A basic block simulator like llvm-mca is unlikely to give useful information here, as memory access is going to play a significant part in the overall performance.
It is pretty wide, but 288 cores with 8x FP32 lanes each is still only about a tenth of the lanes on an RTX 5090. GPUs are really, really, really wide.
AVX-512 is on the P-cores only (along with AMX now). The E-cores only support 256-bit vectors.
If you're doing a lot of loading and storing, these E-core chips are probably going to outperform the chips with huge cores because they will be idling a lot. For CPU-bound tasks, the P-cores will win hands down.

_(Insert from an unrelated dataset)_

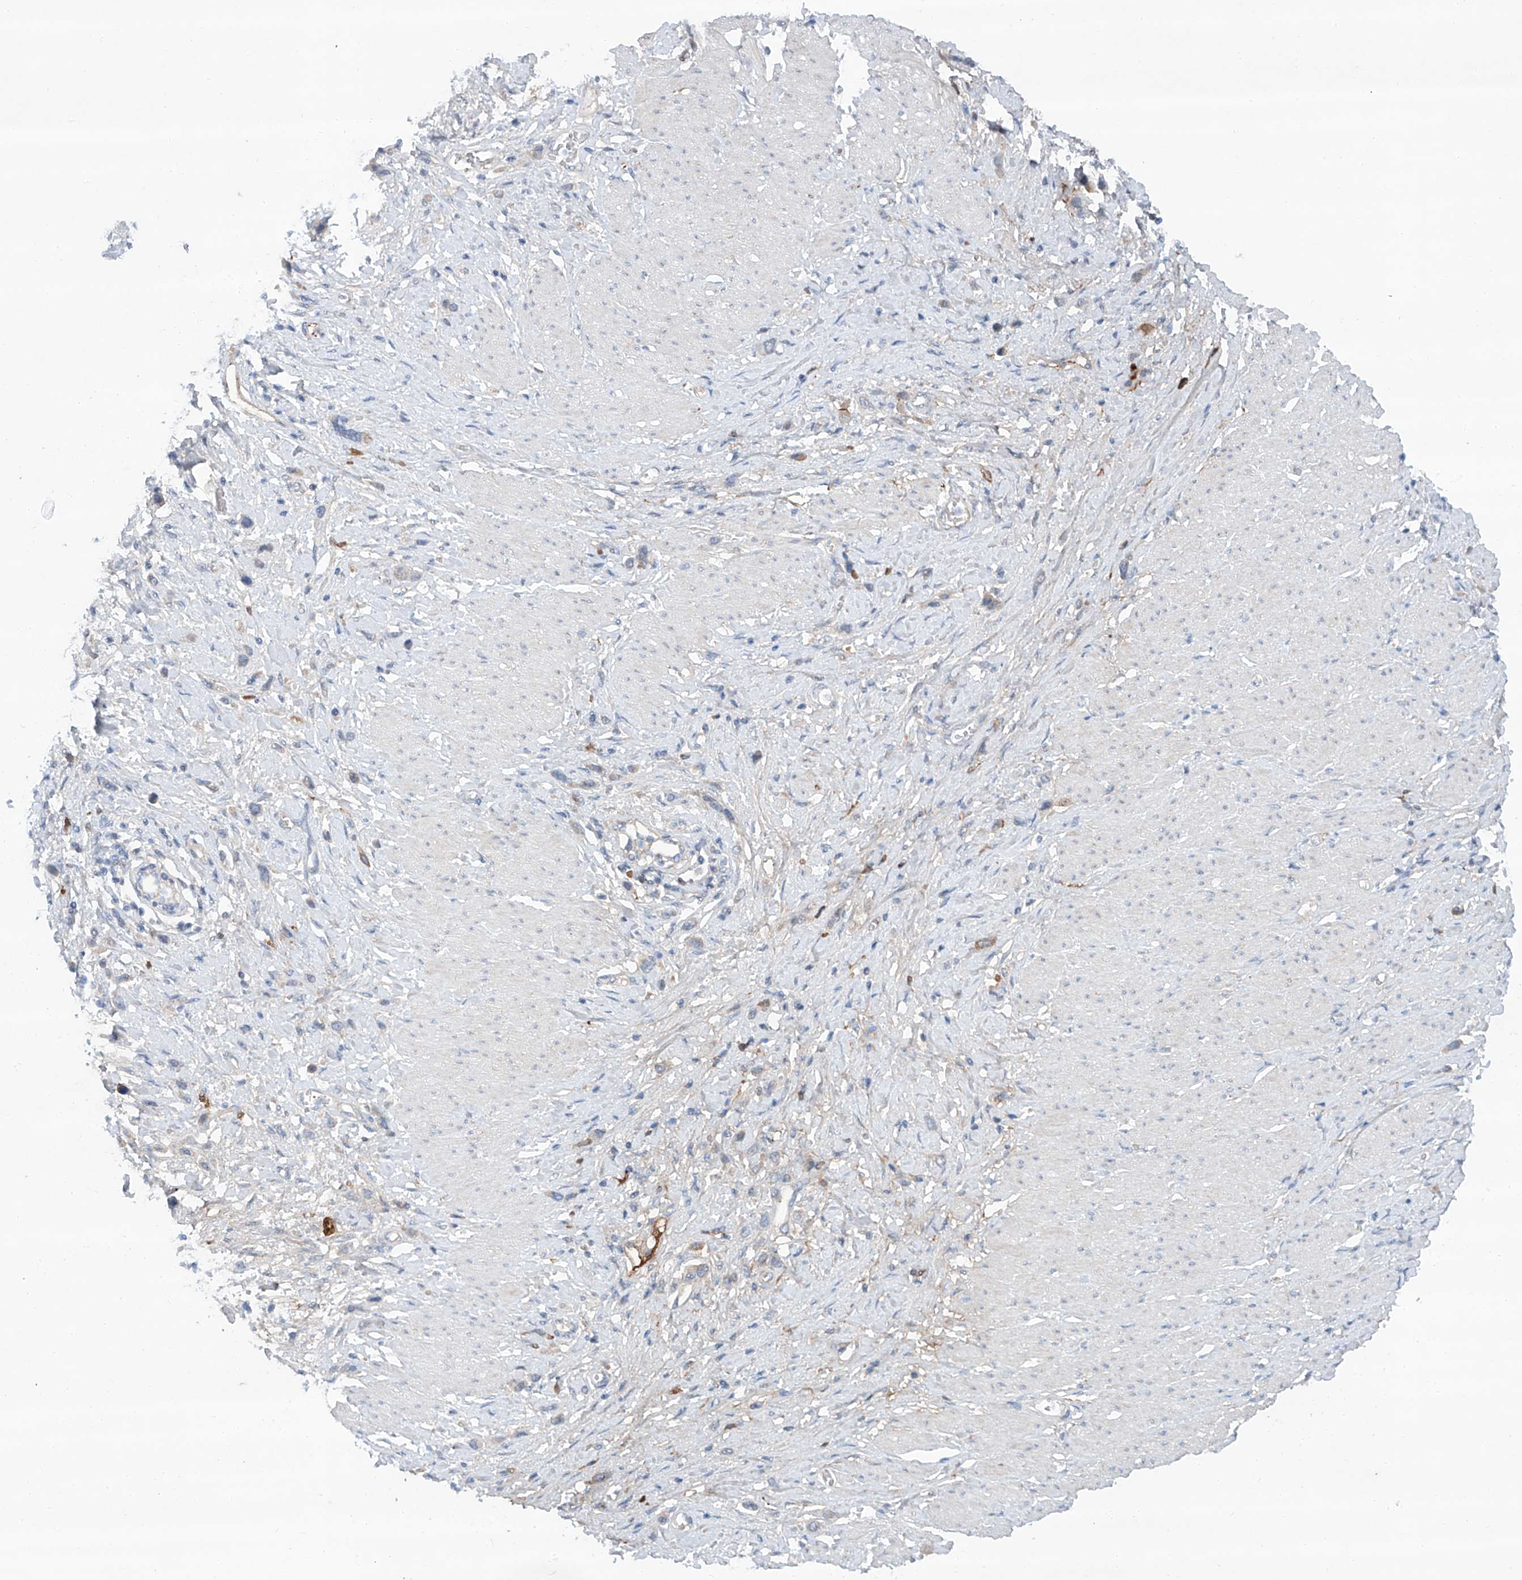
{"staining": {"intensity": "weak", "quantity": "<25%", "location": "cytoplasmic/membranous"}, "tissue": "stomach cancer", "cell_type": "Tumor cells", "image_type": "cancer", "snomed": [{"axis": "morphology", "description": "Adenocarcinoma, NOS"}, {"axis": "topography", "description": "Stomach"}], "caption": "There is no significant expression in tumor cells of stomach adenocarcinoma. (DAB (3,3'-diaminobenzidine) IHC with hematoxylin counter stain).", "gene": "SIX4", "patient": {"sex": "female", "age": 65}}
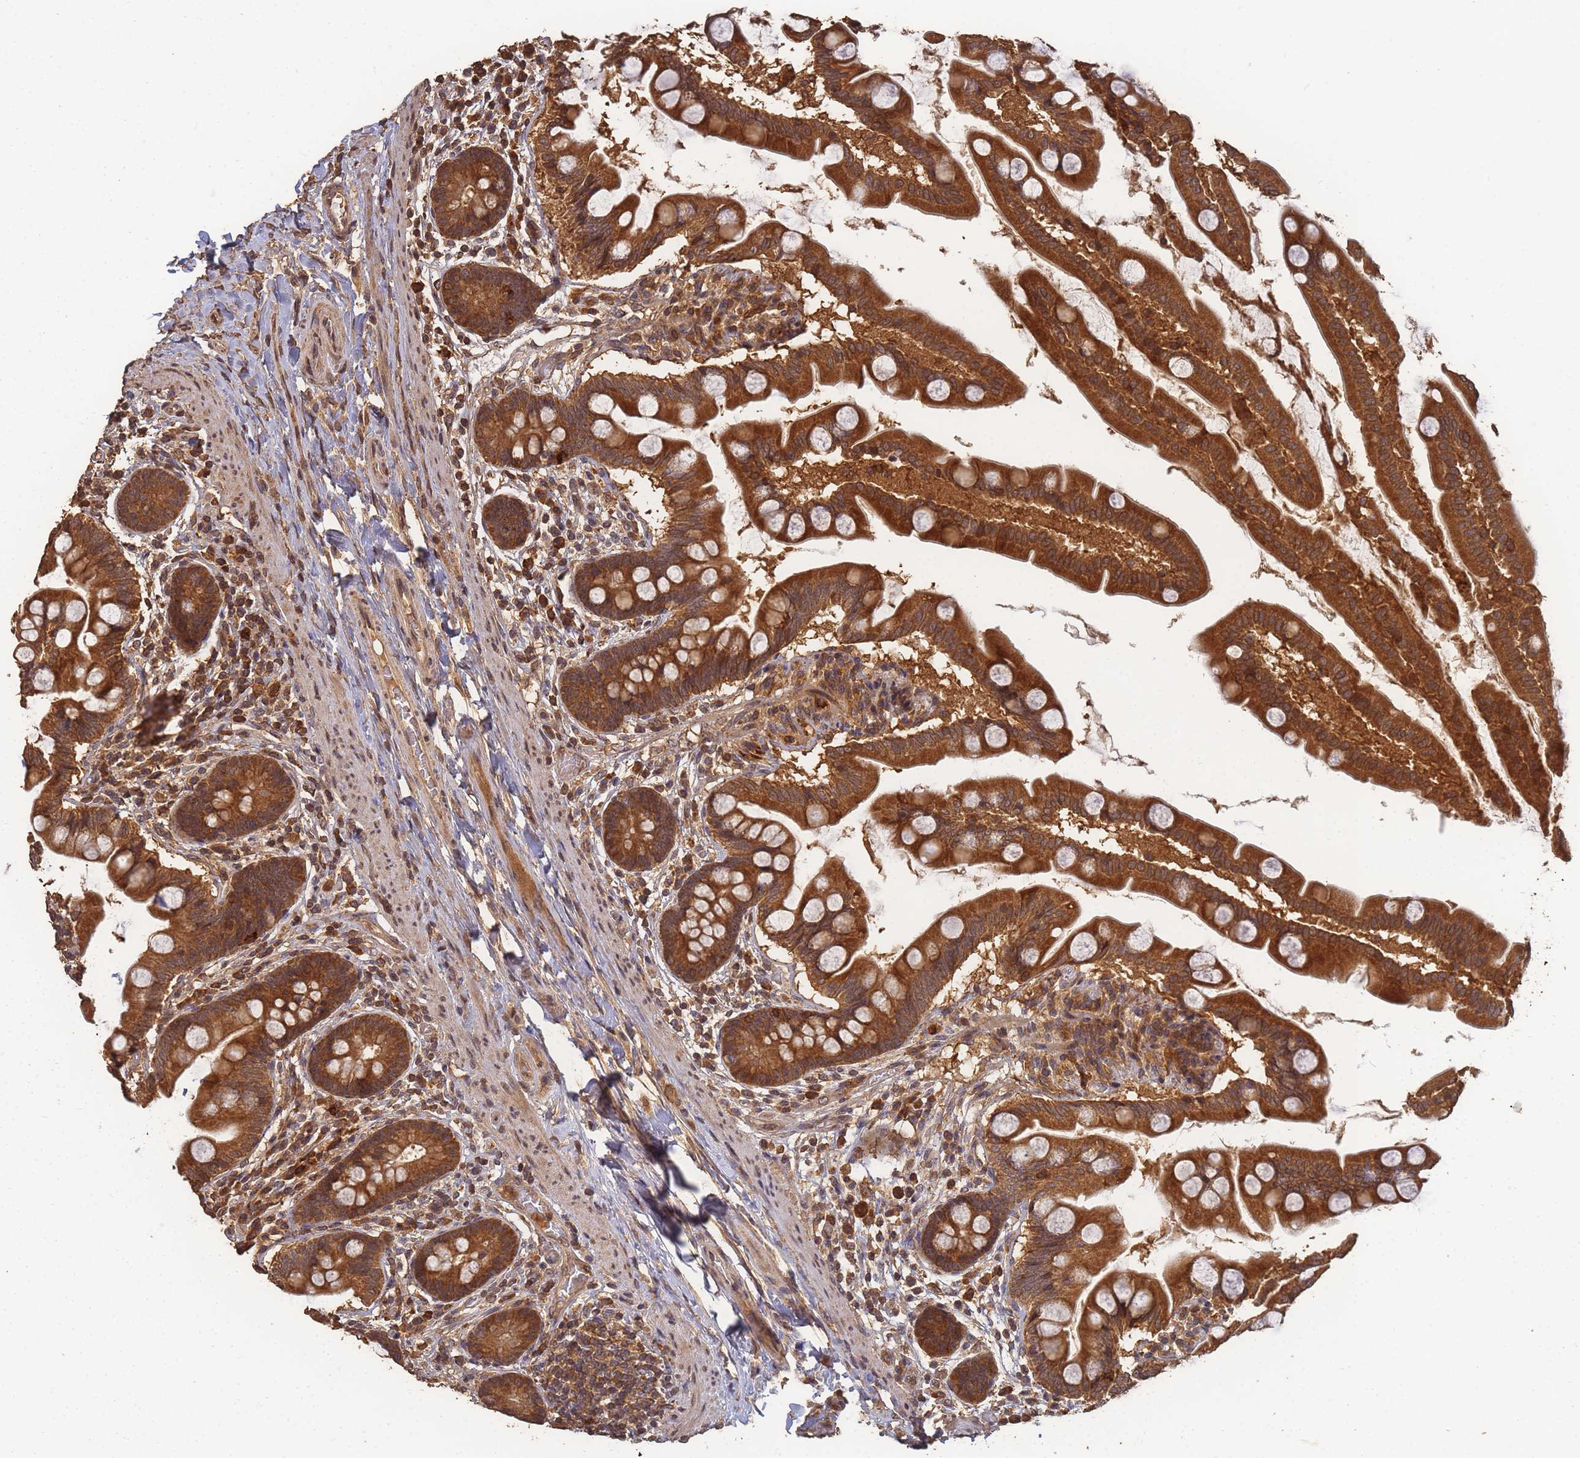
{"staining": {"intensity": "strong", "quantity": ">75%", "location": "cytoplasmic/membranous"}, "tissue": "small intestine", "cell_type": "Glandular cells", "image_type": "normal", "snomed": [{"axis": "morphology", "description": "Normal tissue, NOS"}, {"axis": "topography", "description": "Small intestine"}], "caption": "Small intestine stained with DAB immunohistochemistry (IHC) reveals high levels of strong cytoplasmic/membranous positivity in approximately >75% of glandular cells.", "gene": "ALKBH1", "patient": {"sex": "female", "age": 56}}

I mean, yeah, it's "a lot" because we've been starved for so long, but having run analytics aggregation workloads I now sometimes wonder if 1k or 10k cores with a lot of memory bandwidth could be useful for some ad-hoc queries, or just being able to serve an absurd number of website requests...
CPU on PCIe card seems like it matches with the Intel Xeon Phi... I've wondered if that could boost something like an Erlang mesh cluster...
Damn, when I first landed on the page I saw $7,600 and thought "for 320 cores that's pretty amazing!" but that's the default configuration with 32 cores & 64GB of memory.
320 cores starts at $28,000.. $34k with 1TB of memory..
Do these things have AVX512? It looks like some of the Sierra Forest chips do have AVX512 with 2xFMA…
That’s pretty wide. Wonder if they should put that thing on a card and sell it as a GPU (a totally original idea that has never been tried, sure…).